Have you come across students who could not afford internet access or computers at home? How did the school respond to this?
A couple of my students mentioned that they don’t have an internet connection. They asked me to excuse them from class.
So, luckily, the school provides them with internet access. I forgot the name, but there’s something like a router that students can pick up from the school or it can be dropped off. They can have access to limited free internet. So that problem has been solved from the very beginning, which I’m really grateful for.
If there’s one thing that COVID has taught you about teaching, what would it be?
It has taught me to not stress so much over the little things, including what the students are not going to learn. Like, if they don’t get a concept or they don’t complete a task, whatever the issue may be, it’s not the end of the world.
You have to keep thinking that this child is going through a pandemic, and they’re confused and probably bored and stuck at home every day. So their social-emotional wellbeing is way more important than anything else.
In other words, if they don’t get a certain concept, it’s OK. They’ll learn that concept eventually. If a child is going through a lot emotionally and is stressed, then that does more damage to a student than their multiplication lesson, for example.
They can always learn that. We’re very good teachers, and we’ll make sure they get that concept. If they don’t get it this year, the next teacher will help them. But if a child is just really sad and stressed and they’re not as engaged, I feel like that should have more of a focus.
That’s the lesson that COVID has taught me.
I have one or two more questions about your latest book. But before I shift gears, is there anything you’d like to add regarding your experience teaching during the pandemic?
I just wanted to say that a lot of people don’t take into account that teachers also have their own families. Teaching from home is a lot. I say this because some people think that teachers are excited that they’re working from home. In other words, they think that we’re not doing as much work and that the pandemic is a good thing for us.
No, a lot of teachers do want to go back to school buildings. They do miss their students. And they are balancing working from home, helping their children as well as teaching other students. There’s a lot on our plate. I feel like that’s not taken into consideration.
So, your latest book, What I Wish You Knew about My Cousin Ali, is about a boy who is mistreated at school because of his autism.

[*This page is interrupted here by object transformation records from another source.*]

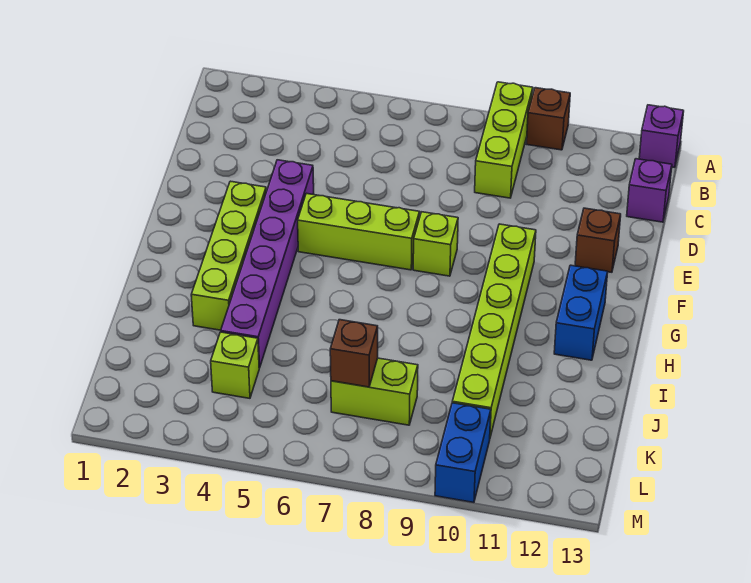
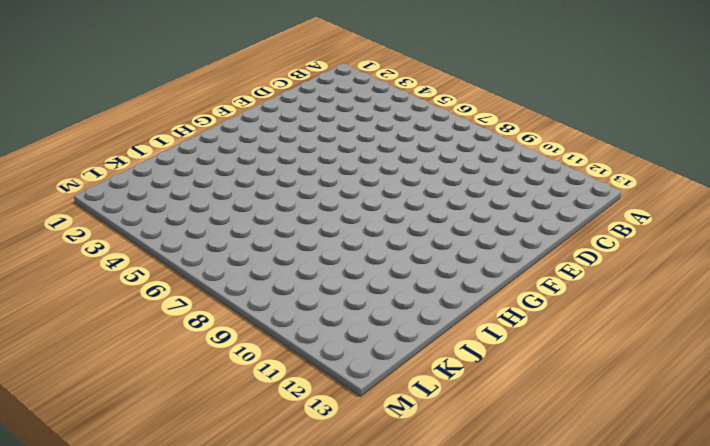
none -> lime brick A9:C9 level 1
none -> brown brick A10 level 1
none -> purple brick A13 level 1

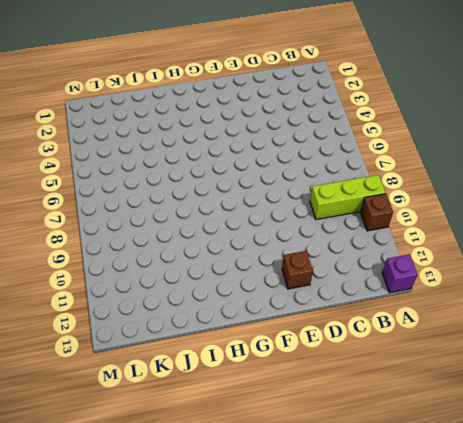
none -> purple brick C13 level 1
none -> purple brick E4:J4 level 1
none -> lime brick F3:I3 level 1

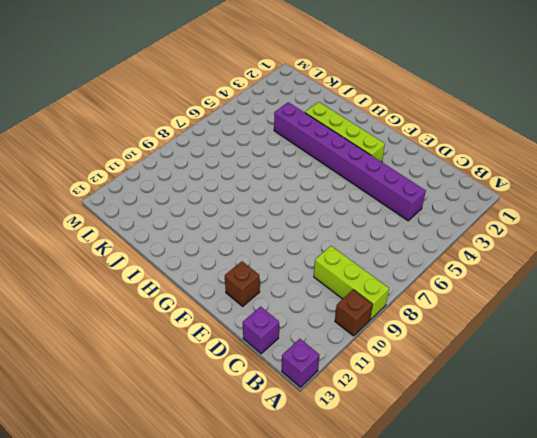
purple brick C4:J4 level 1 -> purple brick E4:J4 level 1
none -> lime brick F5:F7 level 1
none -> lime brick F8 level 1
none -> lime brick F10:K10 level 1

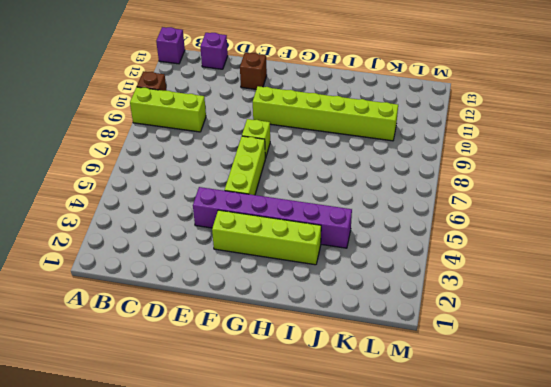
none -> blue brick G12:H12 level 1
none -> lime brick K4 level 1
none -> lime brick K7:K8 level 1

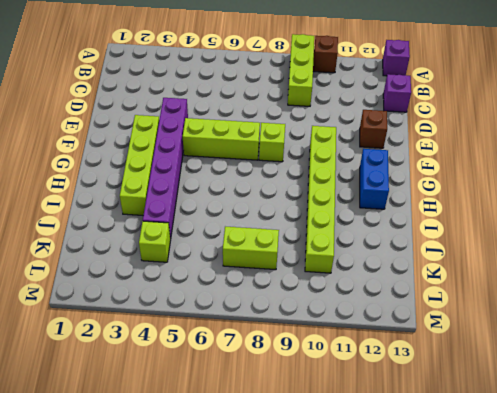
none -> blue brick L10:M10 level 1
none -> brown brick K7 level 2

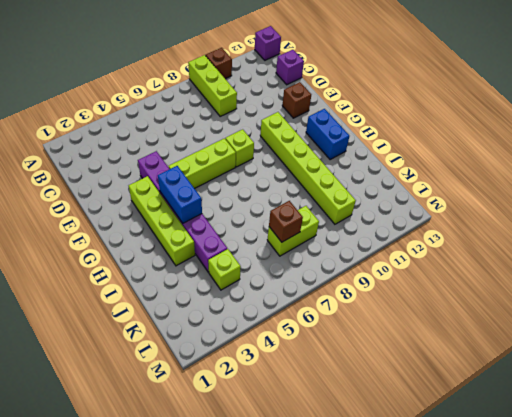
blue brick G4:H4 level 2 -> blue brick L10:M10 level 1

Then his cousin, Sumaya, starts to educate students about autism, telling them that Ali is a normal boy, but different. Of course, this is a great story for kids. But I felt like you’re also speaking to adults about autism.
I just felt like that was a very important topic, especially having worked with many students who have been diagnosed with autism and having family members who have been diagnosed with autism. For them, a child with autism is a child who’s incapable of doing anything. So for years now, I’ve been trying to educate and build acceptance around this topic.
In the Somali community, like many other communities, people with autism aren’t really accepted. This is bad, especially when a lot of the children in the Somali community have been diagnosed with autism.
So I really wanted to reach these parents through this book. Yes, it’s a children’s book, but it’s also for parents to learn with their children about the topic. A lot of parents need to be educated on autism and encouraged not to feel ashamed of having autistic children.